The delayed issue effect may continue to be prevalent in some cases, such as high-assurance software, architecturally complex systems, or in projects with poor engineering discipline. We do not have evidence for or against such claims. However, our data shows that the DIE has been mitigated through some combination of software engineering technology and process in a large set of projects in many domains. Our results are evidence that the software engineering community has been successful in meeting one of its over-arching goals. But our results raise an equally important point - should the DIE persist as a truism (see Section 4), or is it a project outcome that can be controlled by software engineering process and technology?

8 Conclusion

In this paper, we explored the papers and data related to the commonly believed delayed issue effect (that delaying the resolution of issues very much increases the difficulty of completing that resolution). Several prominent SE researchers state this effect is a fundamental law of software engineering (McConnell 2001; Boehm and Basili 2001; Glass 2002). Based on a survey of both researchers and practitioners, we found that a specific form of this effect (requirements errors are hardest to fix) is commonly believed in the community.

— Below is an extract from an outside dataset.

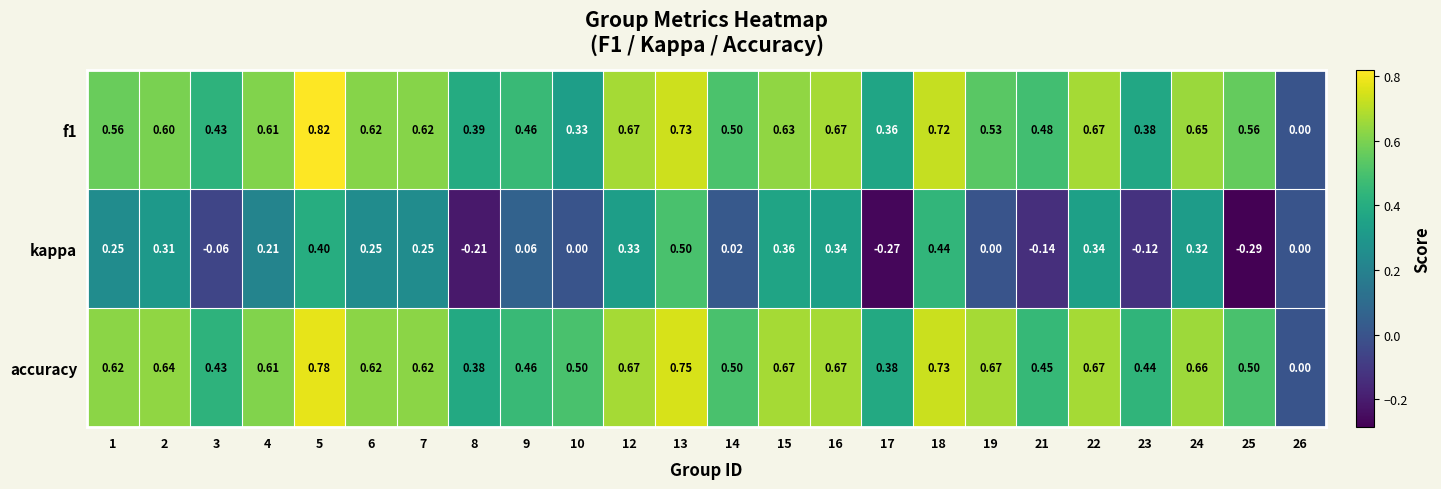

Is the value of f1 at 26 greater than the value of accuracy at 6?

No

We checked for traces of this effect in 171 projects from the period 2006–2014. That data held no trace of the delayed issued effect. To the best of our knowledge, this paper is the largest study of this effect yet performed.

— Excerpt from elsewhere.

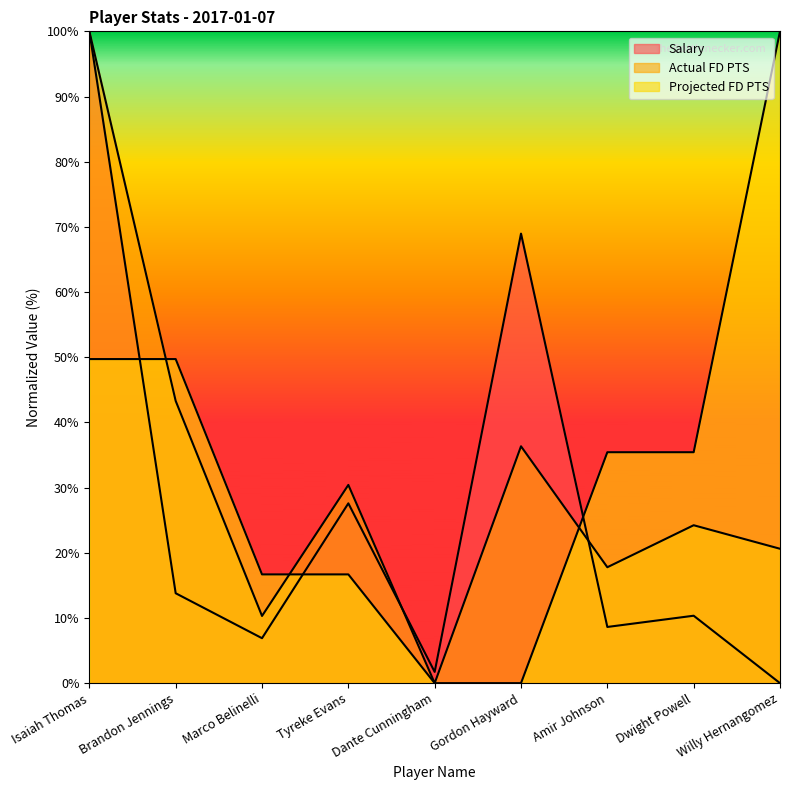

What is the highest value of the Projected FD PTS series?

100.0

We do not claim that this theory never holds in software projects; just that it cannot be assumed to always hold, as data have been found that falsify the general theory. Our explanation of the observed lack-of-effect is five-fold. Each of the following explanations is essentially a hypothesis which should be tested against empirical data before we can effectively propose a new theory of the delayed issue effect.

  1. 1.

    The effect might be an historical relic, which does not always hold on contemporary projects. Evidence: the effect was first described in the era of punch card computing and non-interactive environments.

  2. 2.

    The effect might be intermittent (rather than some fundamental law of software). Evidence: we can found nearly as many papers reporting the effect (Boehm 1976; 1981; Stecklein et al. 2004; Fagan 1976; Stephenson 1976) as otherwise (Royce 1998; Boehm 1980; Shull et al. 2002).

  3. 3.

    The effect might be confined to very large systems- in which case it would be acceptable during development to let smaller to medium sized projects carry some unresolved issues from early phases into later phases.

  4. 4.

    The effect might be mitigated by modern software development approaches that encourage change and revision of older parts of the system.

  5. 5.

    The effect might be mitigated by modern software development tools that simplify the process of large-scale reorganization of software systems.

Our results beg the question: why does the delayed issue effect persist as a truism in software engineering literature? No doubt the original evidence was compelling at the time, but much has changed in the realm of software development in the subsequent 40 years. Possibly the concept of the delayed issue effect (or its more specific description: requirements errors are the hardest to fix) has persisted because, to use Glass’s terms on the subject, it seems to be “just common sense”(Glass 2002). Nevertheless, in a rapidly changing field such as software engineering, even commonly held rules of thumb must be periodically re-verified. Progress in the domain of software analytics has made such periodic checks more cost-effective and feasible, and we argue that an examination of local behaviors (rather than simply accepting global heuristics) can be of significant benefit.